The two suffered from severe diarrhea. One morning, in a small village in northern Poland — Lili doesn’t know the name — they were ordered outside. But Agi couldn’t move. She told Lili to continue. “I did,” Lili said. “I wanted to survive.” She tearfully kissed Agi goodbye, but standing outside the barn after the door closed, she knew she had made a dreadful mistake.

German soldiers soon ordered them back inside. Lili was ecstatic, feeling her faith in God restored. “I’ll never leave you again,” she promised Agi, hugging her.

The prisoners remained in the frigid barn eating snow and chewing small chunks of coal to control their diarrhea. Many died. Lili and Agi, whom Lili later learned had typhoid fever, couldn’t move.

One night, probably in mid-March, Agi was gasping for breath, crying out for water. Someone slipped Lili a piece of ice, which she held over Agi’s burning lips. “For 13 years I lived,” Agi said in a weak and distant voice. “Then I died.”

In her delirium, lying there motionless, Agi asked her father to bring mint candy from the factory. She told her mother she wanted her back scratched and said farewell to her brother. She didn’t mention Lili.
---*---
Exercise brief -> In the passage about Lili and Agi, what did the prisoners in the barn chew to control their diarrhea? The material after this has no connection to the passage about Lili and Agi.
---*---
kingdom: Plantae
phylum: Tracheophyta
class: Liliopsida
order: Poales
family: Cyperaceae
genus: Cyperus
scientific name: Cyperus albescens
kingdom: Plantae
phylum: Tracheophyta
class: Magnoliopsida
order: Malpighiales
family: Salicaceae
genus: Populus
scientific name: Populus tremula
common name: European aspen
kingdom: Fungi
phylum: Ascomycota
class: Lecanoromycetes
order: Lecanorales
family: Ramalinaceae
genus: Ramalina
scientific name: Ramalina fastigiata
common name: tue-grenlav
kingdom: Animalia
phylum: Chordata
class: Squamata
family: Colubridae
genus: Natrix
---*---
Exercise output -> Small chunks of coal.